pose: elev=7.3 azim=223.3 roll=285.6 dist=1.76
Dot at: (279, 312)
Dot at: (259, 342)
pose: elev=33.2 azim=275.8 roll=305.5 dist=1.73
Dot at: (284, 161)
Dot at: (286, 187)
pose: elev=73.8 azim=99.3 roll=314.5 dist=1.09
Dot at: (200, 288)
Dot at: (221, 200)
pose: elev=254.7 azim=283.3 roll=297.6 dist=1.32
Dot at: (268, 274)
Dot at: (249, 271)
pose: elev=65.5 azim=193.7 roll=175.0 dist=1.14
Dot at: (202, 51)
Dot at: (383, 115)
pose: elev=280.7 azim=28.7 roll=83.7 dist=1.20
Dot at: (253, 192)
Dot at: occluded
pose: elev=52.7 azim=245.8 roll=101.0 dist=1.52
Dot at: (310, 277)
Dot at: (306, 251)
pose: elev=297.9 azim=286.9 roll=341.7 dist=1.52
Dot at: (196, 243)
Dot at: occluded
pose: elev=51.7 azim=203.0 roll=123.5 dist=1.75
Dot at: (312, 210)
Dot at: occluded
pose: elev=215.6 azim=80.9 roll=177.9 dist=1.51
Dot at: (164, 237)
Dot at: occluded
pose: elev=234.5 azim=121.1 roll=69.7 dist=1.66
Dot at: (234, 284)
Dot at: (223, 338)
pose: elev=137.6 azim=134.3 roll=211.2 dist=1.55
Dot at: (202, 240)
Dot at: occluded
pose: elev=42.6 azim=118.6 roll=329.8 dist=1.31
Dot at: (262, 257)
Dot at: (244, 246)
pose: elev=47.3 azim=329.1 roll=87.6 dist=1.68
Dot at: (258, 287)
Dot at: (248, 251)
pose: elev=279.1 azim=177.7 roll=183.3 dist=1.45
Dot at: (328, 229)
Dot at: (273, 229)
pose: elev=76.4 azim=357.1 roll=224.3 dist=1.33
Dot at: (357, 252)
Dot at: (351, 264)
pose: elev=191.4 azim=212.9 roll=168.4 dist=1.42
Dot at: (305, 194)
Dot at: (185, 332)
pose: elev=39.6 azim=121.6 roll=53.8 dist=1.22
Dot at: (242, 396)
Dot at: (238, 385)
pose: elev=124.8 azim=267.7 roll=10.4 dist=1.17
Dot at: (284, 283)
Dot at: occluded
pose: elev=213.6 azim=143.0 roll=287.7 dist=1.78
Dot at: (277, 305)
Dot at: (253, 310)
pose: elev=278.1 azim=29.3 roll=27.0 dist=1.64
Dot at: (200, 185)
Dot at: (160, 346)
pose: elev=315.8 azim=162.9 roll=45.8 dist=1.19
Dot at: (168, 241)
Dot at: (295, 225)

......

## WORK REQUIRED
Write out all the lines above again, changing every "dist" to "distance" and keeping everything else the same.

## COMPLETED TASK
pose: elev=7.3 azim=223.3 roll=285.6 distance=1.76
Dot at: (279, 312)
Dot at: (259, 342)
pose: elev=33.2 azim=275.8 roll=305.5 distance=1.73
Dot at: (284, 161)
Dot at: (286, 187)
pose: elev=73.8 azim=99.3 roll=314.5 distance=1.09
Dot at: (200, 288)
Dot at: (221, 200)
pose: elev=254.7 azim=283.3 roll=297.6 distance=1.32
Dot at: (268, 274)
Dot at: (249, 271)
pose: elev=65.5 azim=193.7 roll=175.0 distance=1.14
Dot at: (202, 51)
Dot at: (383, 115)
pose: elev=280.7 azim=28.7 roll=83.7 distance=1.20
Dot at: (253, 192)
Dot at: occluded
pose: elev=52.7 azim=245.8 roll=101.0 distance=1.52
Dot at: (310, 277)
Dot at: (306, 251)
pose: elev=297.9 azim=286.9 roll=341.7 distance=1.52
Dot at: (196, 243)
Dot at: occluded
pose: elev=51.7 azim=203.0 roll=123.5 distance=1.75
Dot at: (312, 210)
Dot at: occluded
pose: elev=215.6 azim=80.9 roll=177.9 distance=1.51
Dot at: (164, 237)
Dot at: occluded
pose: elev=234.5 azim=121.1 roll=69.7 distance=1.66
Dot at: (234, 284)
Dot at: (223, 338)
pose: elev=137.6 azim=134.3 roll=211.2 distance=1.55
Dot at: (202, 240)
Dot at: occluded
pose: elev=42.6 azim=118.6 roll=329.8 distance=1.31
Dot at: (262, 257)
Dot at: (244, 246)
pose: elev=47.3 azim=329.1 roll=87.6 distance=1.68
Dot at: (258, 287)
Dot at: (248, 251)
pose: elev=279.1 azim=177.7 roll=183.3 distance=1.45
Dot at: (328, 229)
Dot at: (273, 229)
pose: elev=76.4 azim=357.1 roll=224.3 distance=1.33
Dot at: (357, 252)
Dot at: (351, 264)
pose: elev=191.4 azim=212.9 roll=168.4 distance=1.42
Dot at: (305, 194)
Dot at: (185, 332)
pose: elev=39.6 azim=121.6 roll=53.8 distance=1.22
Dot at: (242, 396)
Dot at: (238, 385)
pose: elev=124.8 azim=267.7 roll=10.4 distance=1.17
Dot at: (284, 283)
Dot at: occluded
pose: elev=213.6 azim=143.0 roll=287.7 distance=1.78
Dot at: (277, 305)
Dot at: (253, 310)
pose: elev=278.1 azim=29.3 roll=27.0 distance=1.64
Dot at: (200, 185)
Dot at: (160, 346)
pose: elev=315.8 azim=162.9 roll=45.8 distance=1.19
Dot at: (168, 241)
Dot at: (295, 225)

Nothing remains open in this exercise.